História do Cerco de Lisboa
José Saramago
Editorial Caminho, Lisboa, Março de 1989
Numa amena e simples conversa com a revisora dos seus livros, José Saramago, a dado passo, ouve-a dizer:
Dos revisores é que nunca ninguém se lembra.
O autor não ligou muito à frase mas, o que é certo, é que a frase fica-lhe a bailar por dentro.
Assim nasce a vida de um homem, Raimundo Silva de seu nome, que está a rever um livro que se chama História do Cerco de Lisboa.
Intencionalmente apõe um não a um texto histórico sobre o cerco de D. Afonso Henriques a Lisboa.
Maria Sara, chefe dos revisores da editora onde Raimundo Silva trabalha, incita-o a reescrever o texto histórico, a partir da perspectiva instaurada pela palavra que entendeu modificar.
Eu penso que todos os revisores gostariam de ser autores. Mas este revisor não quer propriamente escrever um livro. O que há em certa altura, é um momento de insurreição que o leva a introduzir num texto que ele devia respeitar, que é obrigação sua defender e conservar, que o leva a introduzir a negação, a dizer que não é verdade aquilo que historicamente aconteceu. E a partir daí encontra-se numa situação difícil, da qual sai por obra e graça de uma mulher. Como em geral acontece nos meus livros.
Da História do Cerco de Lisboa dirá António Cabrita: "Um belo e feliz romance.”

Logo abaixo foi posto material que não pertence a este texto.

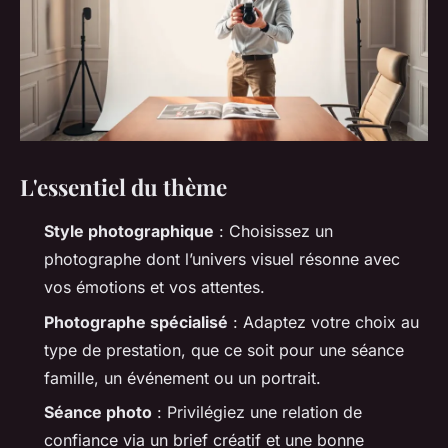
L'essentiel du thème
Style photographique
: Choisissez un
photographe dont l’univers visuel résonne avec
vos émotions et vos attentes.
Photographe spécialisé
: Adaptez votre choix au
type de prestation, que ce soit pour une séance
famille, un événement ou un portrait.
Séance photo
: Privilégiez une relation de
confiance via un brief créatif et une bonne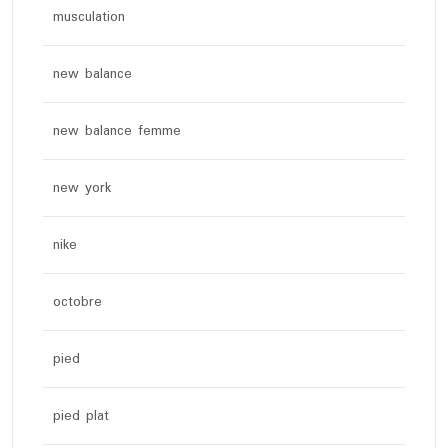
musculation
new balance
new balance femme
new york
nike
octobre
pied
pied plat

São três horas da madrugada. Raimundo pousa a esferográfica, levanta-se devagar, ajudando-se com as palmas das mãos assentes sobre a mesa, como se de repente lhe tivessem caído em cima todos os anos que tem para viver. Entra no quarto, que uma luz fraca apenas ilumina, e despe-se cautelosamente, evitando fazer ruído, mas desejando no fundo que Maria Sara acorde, para nada, só para poder dizer-lhe que a história chegou ao fim, e ela, que afinal não dormia, perguntou-lhe, Acabaste, e ele respondeu, Sim acabei, Queres dizer-me como termina, Com a morte do almuadem, E Mogueime, e Ouroana, que foi que lhes aconteceu, Na minha ideia, Ouroana vai voltar para a Galiuza, e Mogueime irá com ela, e antes de partirem acharão em Lisboa um cão escondido, que os acompanhará na viagem, porque pensas que eles se devem ir embora, Não sei, pela lógica deveriam ficar, Deixa lá, ficamos nós. A cabeça de Maria Sara descansa no ombro de Raimundo, com a mão esquerda ele acaricia-lhe o cabelo e a face. Não adormeceram logo. Sob o alpendre da varanda respirava uma sombra.